Back on the road toward Crossville, comfort of a different kind is touted in a barn-wall size billboard which shouts
Happy days are always here!
FAIRFIELD GLADE
Resort Community — Homes — Homesites — Town Homes
Visually, Fairfield Glade replaces Homestead’s earthiness with a certain ethereal quality. The Barbie and Ken plasticity of the Wilshire Heights Townhouses and the Towne Centre complex give way to a ticky-tacky monotony along the streets dotted with “single family shelter units.” With rare (and expensive) exceptions the only thing that distinguishes these houses is their remarkable similarity — an impression reinforced by the leapfrog pattern of their placement.
There is a kind of beauty and an undeniable attractiveness to the Glade. The crisp manicure of the golf course, lawns and open spaces, the omnipresent cleanliness, the studied similitude, the apparent isolation from the work-aday world, and the fingertip availability of facilities beyond the reach of most people combine to give the Glade a striking seductiveness. And this “beauty” was worth over $5 million in lot and home sales in 1978 (with S6.5 million projected for 1979).
The Homesteads began in hard times. By December, 1933, the Depression had touched every Cumberland Plateau village and farm. Everett Pippin cut a few railroad ties that summer — “when I could get the work” — for 50 cents a 10-hour day. “People were practically on starvation,” he recalls. “Young people can’t hardly imagine that times was ever that hard here.”
Roy and Edna Gossage were on strike against the Harriman Hosiery Mill. They had hoped that the Hosiery Mill jobs would get them back on their feet. “We had reunited the family,” Mrs. Gossage remembers. “Before we got the mill jobs I had my youngest daughter with me and was living with my mother. The other children were farmed out to our other relatives. ... I didn’t know when they hired me that they had to let somebody else go, but that’s when I learned there were 24 socks in a dozen.”
Working 12 hours a day for 25 cents an hour in a hot, smelly, dusty mill with no fringe benefits, no bargaining rights, no job security, and arbitrary firings soon got to the Gossages.

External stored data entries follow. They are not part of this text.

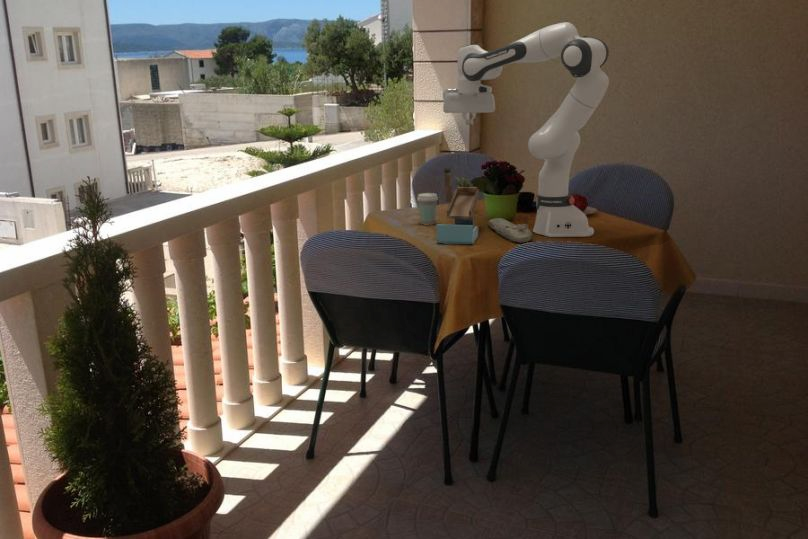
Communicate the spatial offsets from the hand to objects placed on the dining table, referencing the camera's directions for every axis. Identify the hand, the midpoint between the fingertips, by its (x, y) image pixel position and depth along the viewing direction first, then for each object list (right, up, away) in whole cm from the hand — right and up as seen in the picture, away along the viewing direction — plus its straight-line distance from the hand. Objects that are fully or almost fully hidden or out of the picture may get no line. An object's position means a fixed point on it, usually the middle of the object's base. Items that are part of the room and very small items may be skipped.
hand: (469, 124), depth 288 cm
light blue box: (-6, -46, -20) cm, 51 cm away
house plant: (0, -32, +30) cm, 44 cm away
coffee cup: (-16, -39, +9) cm, 43 cm away
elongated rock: (+14, -44, -11) cm, 48 cm away
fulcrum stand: (-3, -43, -7) cm, 43 cm away
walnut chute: (-4, -35, -9) cm, 36 cm away
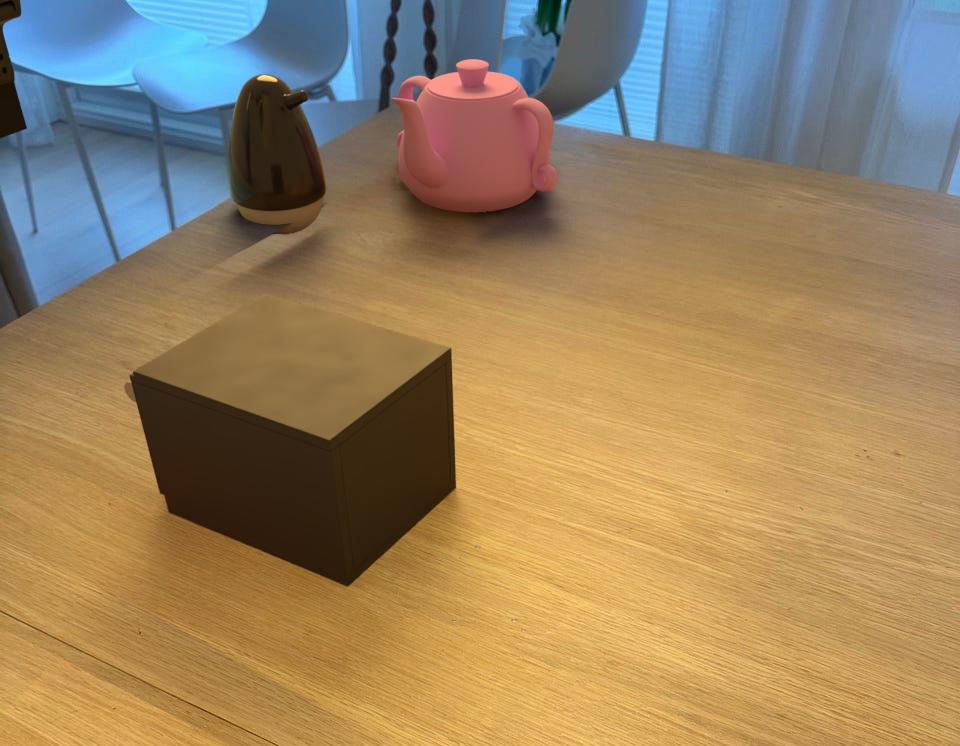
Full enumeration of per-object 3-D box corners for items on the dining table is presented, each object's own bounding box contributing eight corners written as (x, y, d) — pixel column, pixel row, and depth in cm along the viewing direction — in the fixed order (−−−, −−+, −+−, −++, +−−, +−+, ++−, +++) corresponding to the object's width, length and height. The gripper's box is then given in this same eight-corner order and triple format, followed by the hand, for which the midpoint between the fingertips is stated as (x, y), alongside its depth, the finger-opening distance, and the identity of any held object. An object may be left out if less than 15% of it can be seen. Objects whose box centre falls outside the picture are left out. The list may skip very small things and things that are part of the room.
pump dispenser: (292, 252, 114) (271, 96, 104) (217, 232, 118) (190, 80, 108) (350, 219, 120) (336, 69, 110) (277, 201, 125) (257, 55, 114)
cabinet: (168, 512, 80) (132, 371, 73) (285, 427, 89) (265, 292, 81) (347, 587, 74) (329, 440, 66) (456, 488, 82) (451, 347, 74)
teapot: (327, 210, 122) (312, 76, 113) (443, 153, 135) (438, 29, 126) (486, 255, 113) (485, 114, 103) (595, 189, 126) (602, 58, 116)
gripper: (6, -322, 59) (111, 132, 75) (-143, -323, 65) (-15, 102, 81) (-114, -317, 55) (26, 166, 71) (-263, -318, 60) (-102, 132, 76)
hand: (4, 132), depth 76 cm, fingers closed
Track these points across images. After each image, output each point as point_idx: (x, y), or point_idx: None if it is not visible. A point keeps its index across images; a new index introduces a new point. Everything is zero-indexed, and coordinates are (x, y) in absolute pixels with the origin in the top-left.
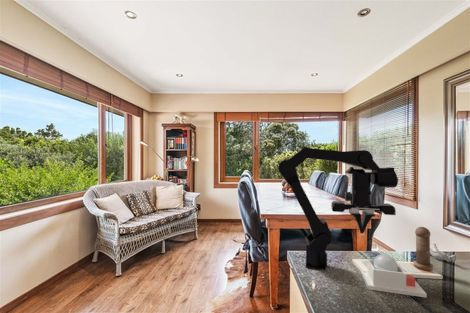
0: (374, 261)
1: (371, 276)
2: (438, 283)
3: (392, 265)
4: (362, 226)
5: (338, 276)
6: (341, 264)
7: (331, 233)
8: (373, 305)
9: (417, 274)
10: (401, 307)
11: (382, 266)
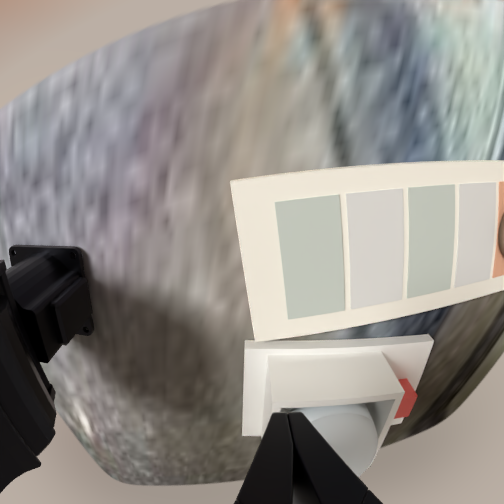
0: None
1: (263, 427)
2: (490, 315)
3: None
4: (295, 501)
5: (146, 370)
6: (161, 242)
7: (37, 461)
8: (236, 475)
9: (468, 299)
10: None
11: None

“They gave me preferential treatment because my mother knew the manager, but I saw too many foremen come up to someone and say ‘we won’t need you tomorrow.’ That was it. Women would sit at their machines and cry because they had children to feed. There wasn’t a thing they could do.”
In October, 1933, they walked out, initiating the first attempt to have the National Recovery Administration’s Blue Eagle emblem pulled from a factory for refusal to bargain collectively.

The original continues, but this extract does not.